----- RECORDS TO USE -----
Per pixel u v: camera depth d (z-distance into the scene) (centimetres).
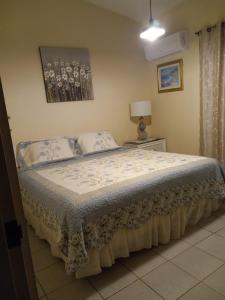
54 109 349
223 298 162
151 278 186
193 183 243
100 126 396
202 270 190
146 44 420
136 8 375
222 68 315
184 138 397
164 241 227
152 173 226
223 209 288
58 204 188
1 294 57
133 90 426
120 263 207
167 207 223
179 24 366
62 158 309
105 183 210
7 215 59
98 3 364
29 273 70
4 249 57
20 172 279
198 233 243
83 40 363
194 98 368
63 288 184
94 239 177
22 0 312
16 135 324
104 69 389
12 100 317
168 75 401
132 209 200
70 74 355
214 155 342
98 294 175
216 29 312
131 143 405
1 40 304
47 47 332
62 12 341
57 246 189
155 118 443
-----
* _TASK PROMPT_: Go through the entries above and print each one exactly, minus the pictures.

* _RESPONSE FOR THIS EXERCISE_:
Per pixel u v: camera depth d (z-distance into the scene) (centimetres).
54 109 349
223 298 162
151 278 186
193 183 243
100 126 396
202 270 190
146 44 420
136 8 375
222 68 315
184 138 397
164 241 227
152 173 226
223 209 288
58 204 188
1 294 57
133 90 426
120 263 207
167 207 223
179 24 366
62 158 309
105 183 210
7 215 59
98 3 364
29 273 70
4 249 57
20 172 279
198 233 243
83 40 363
194 98 368
63 288 184
94 239 177
22 0 312
16 135 324
104 69 389
12 100 317
168 75 401
132 209 200
70 74 355
214 155 342
98 294 175
216 29 312
131 143 405
1 40 304
47 47 332
62 12 341
57 246 189
155 118 443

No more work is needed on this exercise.